His comments on Thursday came despite the earlier government U-turn, which followed pressure from Russia.
Mr Arbuzov had been taking part in a day of talks with EU Commissioner Stefan Fuele, who said the EU would provide more financial aid to Kiev if it signed the trade agreement.
Mr Arbuzov did not give any details of when Kiev would sign the deal, nor was any figure given for possible EU aid.
Earlier EU foreign policy chief Catherine Ashton said President Viktor Yanukovych had told her he intended to sign after all.
Meanwhile, BBC correspondent Steve Rosenberg described the barricades at the main protest camp in Independence Square in the capital, Kiev, as bigger than ever on Thursday .
Protesters erected barriers of metal pipes and sand bags packed with snow to ward off any further attempt by the authorities to empty the square.
The Ukrainian government's handling of the pro-EU protests in the square has drawn criticism from both the European Union and the US.
Police moved into the main protest camp in Independence Square early on Wednesday, tearing down barricades and tents.
It prompted US Secretary of State John Kerry to express "disgust" at the government's treatment of a peaceful protest.
Officers later abandoned their attempt to clear the site, which had led to clashes with demonstrators. At least nine people were detained.
The US state department said later it was considering a range of responses including sanctions.
After her meeting with Mr Yanukovych on Thursday, Lady Ashton said she had insisted on the release of anyone arrested because of the protests and that the Ukrainian president had assured her that would happen.
Mr Yanukovych pulled out of the deal in November, saying the country could not afford to sacrifice trade with Russia. He also said Ukraine would need at least 20bn euros (£17bn; $27bn) a year to upgrade its economy.
President Vladimir Putin said in Moscow that he still hoped Ukraine would join its regional customs union.
The Kiev demonstration is seen as a sign of widespread frustration with Ukraine's economic malaise and failure to root out cronyism and corruption.

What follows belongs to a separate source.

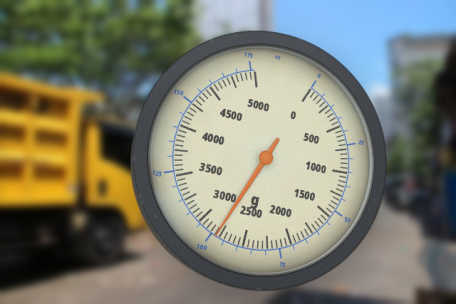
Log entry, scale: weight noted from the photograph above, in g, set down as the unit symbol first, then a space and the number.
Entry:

Closer ties with the EU could make the economy more open and transparent, meeting EU standards on competition, regulation and investor protection. Many Ukrainian protesters want their country to catch up with East European neighbours who have joined the EU.
But the EU partnership requires far-reaching reforms - unlike Russia's customs union.
The government and its supporters fear that economic liberalisation would put at risk many enterprises reliant on trade with Russia. Moscow has already put economic pressure on Ukraine, with customs delays and a ban on Ukrainian chocolates, and could escalate such measures.
Ukraine relies on imports of Russian gas - and heavy energy-intensive industries in eastern Ukraine are especially anxious to keep the gas price down. Some 75% of Ukraine's engineering exports go to Russia.
Ukraine's opposition called on Thursday for a mass rally at the weekend as they seek to increase pressure on the president, according to AFP.
"We invite everyone to come to our rally at midday on Sunday," the news agency quoted opposition leader Arseniy Yatsenyuk as saying.
The biggest demonstration so far was at the weekend, when hundreds of thousands of people thronged Independence Square and a short distance away tore down a statue of Lenin.